By now it is no secret that the transition from military to civilian life poses several challenges to countless veterans. These challenges can compound when veterans enter academia after several years removed from formal education. One CFC-funded organization helps student-veterans confront challenges head-on while cultivating the skills and confidence required for success in the classroom.
Mark, a U.S. Army veteran, began his intellectual journey at a small community college in Alabama. Eager to maximize his opportunities, he approached college with a rigorous enthusiasm that was absent from his studies prior to his enlistment at 17 years old. Mark quickly outgrew his community college and sought to transfer, feeling a sense of duty to capitalize on the unique opportunity to pursue education that the post-9/11 GI Bill provided.
The joy he felt while reading his acceptance letter from Georgetown University, however, faded rapidly and was replaced with anxiety. Mark worried about how his non-traditional background would impact his time at Georgetown, and how well he could match the academic standards of a student body full of high school valedictorians. He felt he could not possibly fit in with, let alone add to, the environment that Georgetown had established and fostered for more than two centuries.
The CFC-funded organization’s program helped him realize how wrong he was, serving as the perfect catalyst for Mark’s Georgetown experience.
“Dynamic lectures prepared me for the teaching styles I would soon encounter.” Mark said, describing how the program prepared him for university. “Interactive writing workshops strengthened my confidence as a writer. An intense workload foreshadowed the time management I would need to quickly perfect. Honest conversations with fellow veterans gave insight on how to best relate with younger students.”
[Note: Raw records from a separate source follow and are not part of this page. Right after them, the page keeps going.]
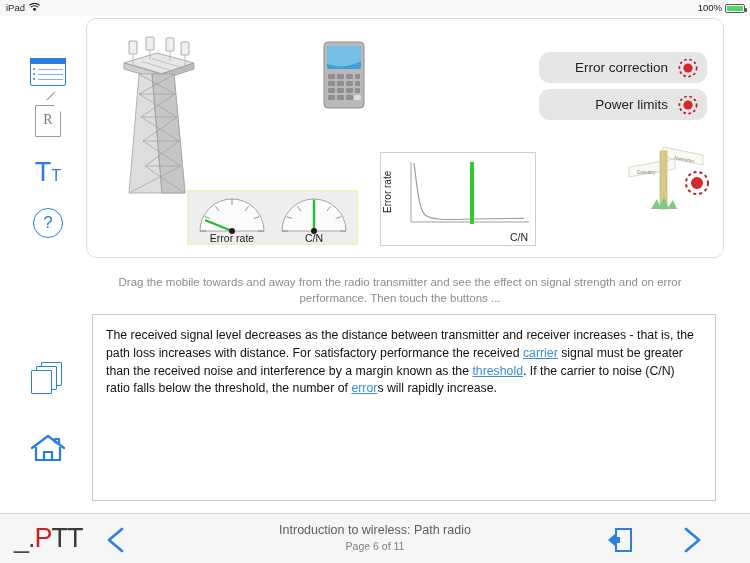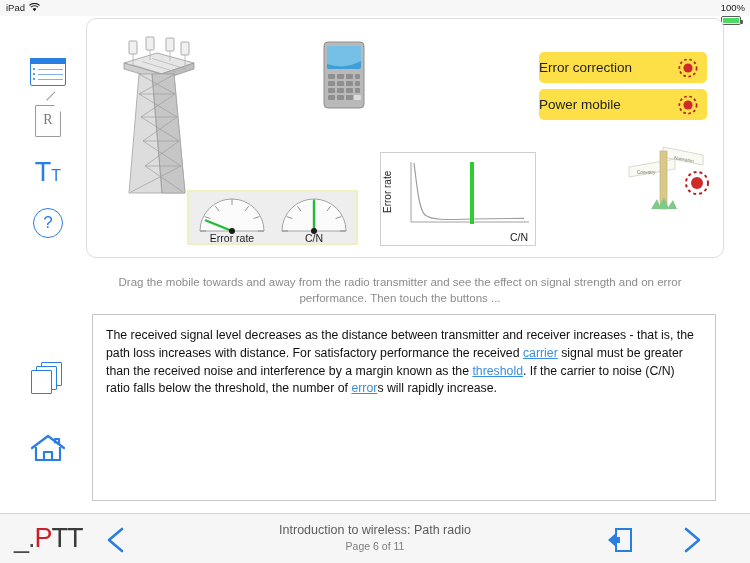--- a/index.html
+++ b/index.html
@@ -26,21 +26,21 @@
     position: absolute; left: 6px; top: 2px;
     display: flex; align-items: center; gap: 4px;
   }
   .sb-center {
     position: absolute; left: 0; top: 2px;
     width: 750px; text-align: center;
     font-weight: 600; letter-spacing: .1px;
   }
   .sb-right {
     position: absolute; right: 5px; top: 2px;
-    display: flex; align-items: flex-start; gap: 3px; flex-direction: column;
+    display: flex; align-items: flex-end; gap: 3px;
   }
   .batt {
     position: relative;
     width: 20px; height: 9px;
     border: 1px solid #5a5a5a; border-radius: 2px;
     box-sizing: border-box; background: #ffffff;
   }
   .batt i {
     position: absolute; left: 1px; top: 1px;
     width: 16px; height: 5px; background: #4cd964; display:block;
@@ -145,22 +145,22 @@
   
   .tower { position: absolute; left: 15px; top: 6px; width: 110px; height: 170px; }
 
   
   .phone { position: absolute; left: 235px; top: 22px; width: 44px; height: 68px; }
 
   
   .tog {
     position: absolute;
     width: 168px; height: 31px;
-    background: #fde047; border-radius: 5px;
-    display: flex; align-items: center; justify-content: space-between;
+    background: #e5e5e5; border-radius: 11px;
+    display: flex; align-items: center; justify-content: flex-end;
     padding-right: 8px; box-sizing: border-box;
     font-size: 13.5px; color: #1f1f1f;
   }
   .tog .lbl { margin-right: 9px; }
   .led { position: relative; width: 22px; height: 22px; }
 
   
   .gauge-box {
     position: absolute; left: 100px; top: 171px;
     width: 171px; height: 55px;
@@ -392,21 +392,21 @@
       <span class="lbl">Error correction</span>
       <span class="led">
         <svg width="22" height="22" viewBox="0 0 22 22">
           <circle cx="11" cy="11" r="8.6" fill="none" stroke="#b52020" stroke-width="1.7" stroke-dasharray="2.6 2.6"></circle>
           <circle cx="11" cy="11" r="4.6" fill="#d02a2a"></circle>
         </svg>
       </span>
     </div>
 
     <div class="tog" style="left:452px; top:70px;">
-      <span class="lbl">Power mobile</span>
+      <span class="lbl">Power limits</span>
       <span class="led">
         <svg width="22" height="22" viewBox="0 0 22 22">
           <circle cx="11" cy="11" r="8.6" fill="none" stroke="#b52020" stroke-width="1.7" stroke-dasharray="2.6 2.6"></circle>
           <circle cx="11" cy="11" r="4.6" fill="#d02a2a"></circle>
         </svg>
       </span>
     </div>
 
     <div class="gauge-box">
       <div class="gauge" style="left:3px;">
Most importantly, this organization provided Mark with a supportive network of fellow student-veterans that constantly promoted solidarity. They helped each other realize and remember that they are not navigating this endeavor alone.
“My experience as a student at Georgetown has proven that my anxiety was misguided,” Mark said. “As student-veterans, we are not intellectually inferior to our peers. We have simply been building a different set of skills.”
The organization helps bridge the skill gap that many veterans encounter in academia. With the proper guidance, the traits that shaped successful service members can be applied to schoolwork to create successful students. This organization also helps veterans understand that the gap they perceive between themselves and traditional students can be as narrow as they want it to be.
“We are not that different, and while I’m proud of my service, I’m now even more proud to be a Hoya. My transition to academia would not have been nearly as seamless without this CFC-funded organization,” Mark commented about the overall experience.